Weihnachten
Als mir im Supermarkt eine Dame an der Kasse „Frohe Weihnachten!“ wünschte, habe ich geantwortet: „Und ich wünsche Ihnen auch schon frohe Ostern!“ Das war Mitte November. Bei uns ist der Zeitrhythmus völlig durcheinander geraten. Und wenn ich mich hier in der Stadt umsehe, merke ich- nicht ohne erheblichen Ärger -,
dass das heidnische Konsum-Weihnachtsfest auf der ganzen Linie gesiegt hat. Ich habe früher mal vorgeschlagen, man sollte den 25. Dezember und die zwei bis drei Monate der „Vorweihnachts-Zeit“ endgültig den Heiden überlassen (die ja ursprünglich vor 2000 Jahren am 25. Dezember das Fest ihres heidnischen Sonnengottes feierten). Und dann könnte man ja am ursprünglichen Fest der Christus-Geburt am 6. und 13. Januar das christliche Weihnachtsfest zusammen mit unseren orthodoxen Geschwistern feiern. Aber ich befürchte: Mein Vorschlag wird nur als Konsum-Feindlichkeit abgetan. Schade.
Sie finden hier die schönste Weihnachtskarte, die ich kenne. Allerdings: Ursprünglich ist sie wohl gar nicht für Weihnachten gedacht. Friedensreich Hundertwasser hat 1955 sein Bild „Der große Weg“ genannt, und das ist ja für den Weg nach Weihnachten hin sehr passend. Jeder mag das Bild nach seiner Intention deuten. Ich sehe zunächst den Ursprung des großen Weges der Geschichte in einem dunklen Etwas, allenfalls von etwas Wasser belebt wird; Gottes Geist schwebte über den Wassern, so heißt es ja am Anfang der Bibel. Aber Gott ist nicht nur der Schwebende, sondern der den Weg der Geschichte in Bewegung bringt. Nach einer gewissen Strecke ist ein Quadrat; vielleicht das Volk Israel, das den Weg kurz behindert und dann weiter führt? Und dann ist es eine (fast!) unendliche Geschichte
von Blut, Geist und Liebe (Rot!). Immer wieder sind es Gefahren, vom Weg abzuirren. Was wie Brücken erscheint, sind in Wirklichkeit tödliche Hindernisse des Weges. Der Weg scheint, indem er sich dreht, in eine Sinnlosigkeit zu führen.

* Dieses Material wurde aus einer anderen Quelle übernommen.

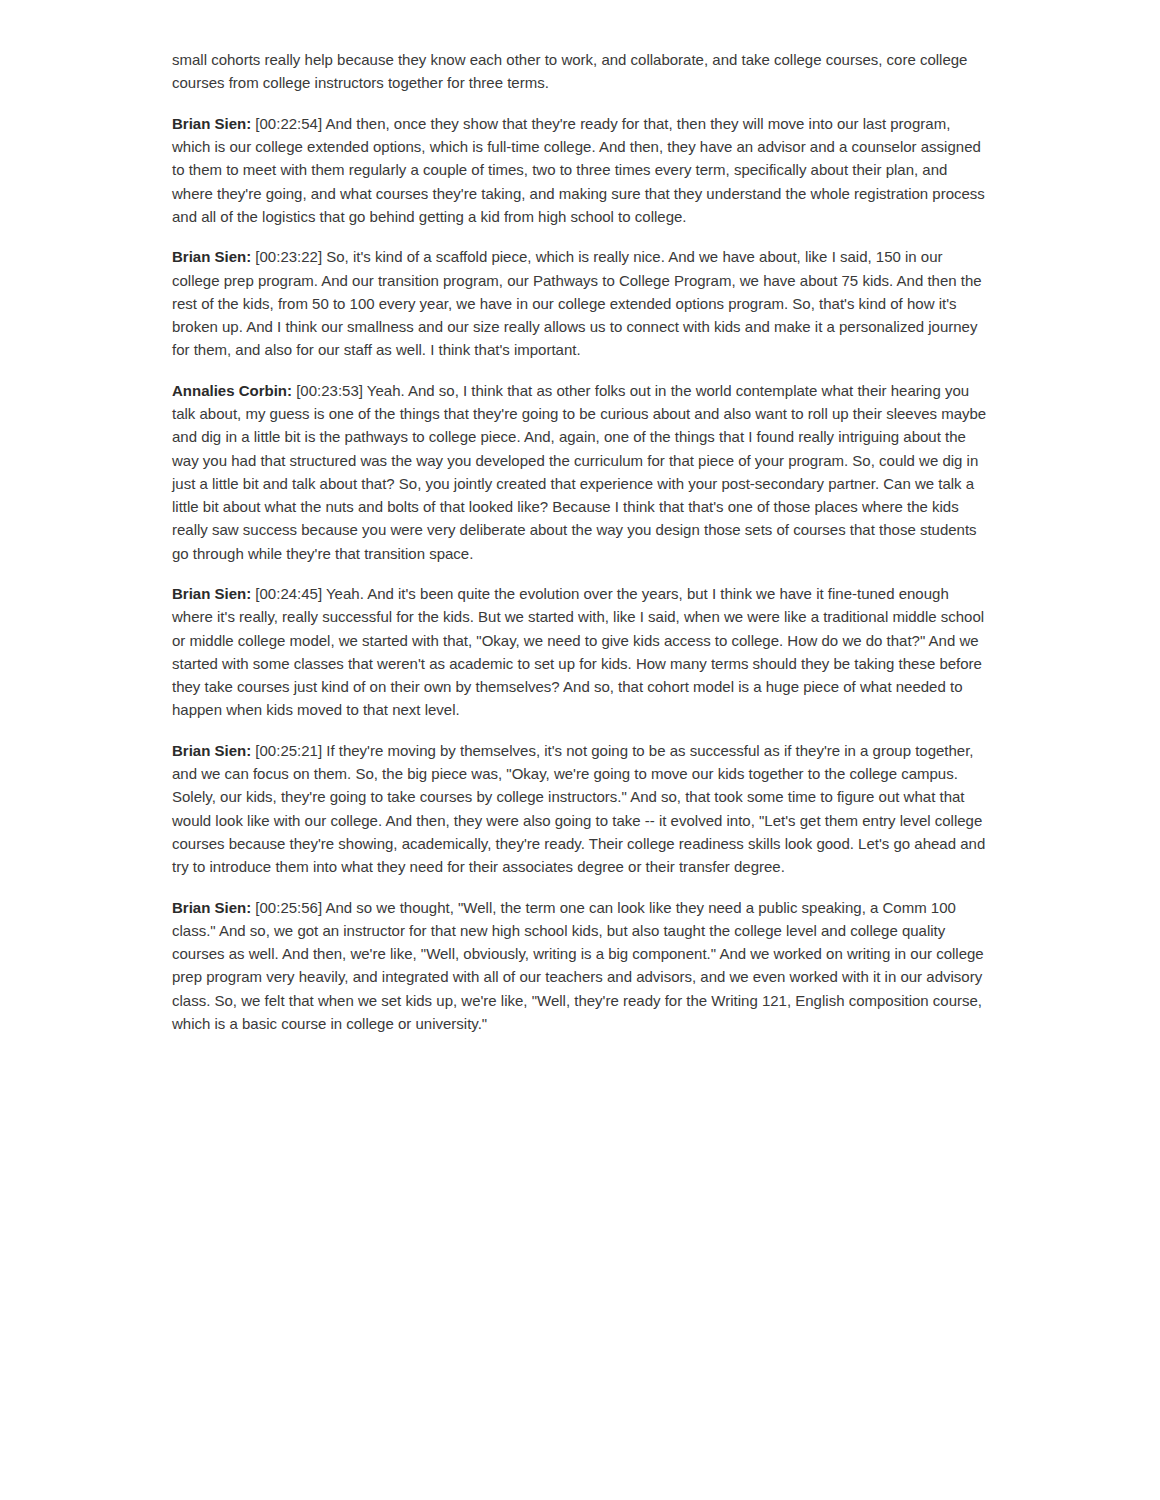small cohorts really help because they know each other to work, and collaborate, and take college courses, core college courses from college instructors together for three terms.
Brian Sien: [00:22:54] And then, once they show that they're ready for that, then they will move into our last program, which is our college extended options, which is full-time college. And then, they have an advisor and a counselor assigned to them to meet with them regularly a couple of times, two to three times every term, specifically about their plan, and where they're going, and what courses they're taking, and making sure that they understand the whole registration process and all of the logistics that go behind getting a kid from high school to college.
Brian Sien: [00:23:22] So, it's kind of a scaffold piece, which is really nice. And we have about, like I said, 150 in our college prep program. And our transition program, our Pathways to College Program, we have about 75 kids. And then the rest of the kids, from 50 to 100 every year, we have in our college extended options program. So, that's kind of how it's broken up. And I think our smallness and our size really allows us to connect with kids and make it a personalized journey for them, and also for our staff as well. I think that's important.
Annalies Corbin: [00:23:53] Yeah. And so, I think that as other folks out in the world contemplate what their hearing you talk about, my guess is one of the things that they're going to be curious about and also want to roll up their sleeves maybe and dig in a little bit is the pathways to college piece. And, again, one of the things that I found really intriguing about the way you had that structured was the way you developed the curriculum for that piece of your program. So, could we dig in just a little bit and talk about that? So, you jointly created that experience with your post-secondary partner. Can we talk a little bit about what the nuts and bolts of that looked like? Because I think that that's one of those places where the kids really saw success because you were very deliberate about the way you design those sets of courses that those students go through while they're that transition space.
Brian Sien: [00:24:45] Yeah. And it's been quite the evolution over the years, but I think we have it fine-tuned enough where it's really, really successful for the kids. But we started with, like I said, when we were like a traditional middle school or middle college model, we started with that, "Okay, we need to give kids access to college. How do we do that?" And we started with some classes that weren't as academic to set up for kids. How many terms should they be taking these before they take courses just kind of on their own by themselves? And so, that cohort model is a huge piece of what needed to happen when kids moved to that next level.
Brian Sien: [00:25:21] If they're moving by themselves, it's not going to be as successful as if they're in a group together, and we can focus on them. So, the big piece was, "Okay, we're going to move our kids together to the college campus. Solely, our kids, they're going to take courses by college instructors." And so, that took some time to figure out what that would look like with our college. And then, they were also going to take -- it evolved into, "Let's get them entry level college courses because they're showing, academically, they're ready. Their college readiness skills look good. Let's go ahead and try to introduce them into what they need for their associates degree or their transfer degree.
Brian Sien: [00:25:56] And so we thought, "Well, the term one can look like they need a public speaking, a Comm 100 class." And so, we got an instructor for that new high school kids, but also taught the college level and college quality courses as well. And then, we're like, "Well, obviously, writing is a big component." And we worked on writing in our college prep program very heavily, and integrated with all of our teachers and advisors, and we even worked with it in our advisory class. So, we felt that when we set kids up, we're like, "Well, they're ready for the Writing 121, English composition course, which is a basic course in college or university."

Aber genau das ich es nicht. Sondern nach vielen Windungen kommt der Weg der Geschichte endlich im Zentrum, in der Mitte an; zum Schluss wird der Weg schmaler, aber dann strahlt er auf; die optische Ähnlichkeit mit dem Symbol des Volkes Israel ist nicht zu übersehen. Jetzt ist der große Weg endlich am Ziel.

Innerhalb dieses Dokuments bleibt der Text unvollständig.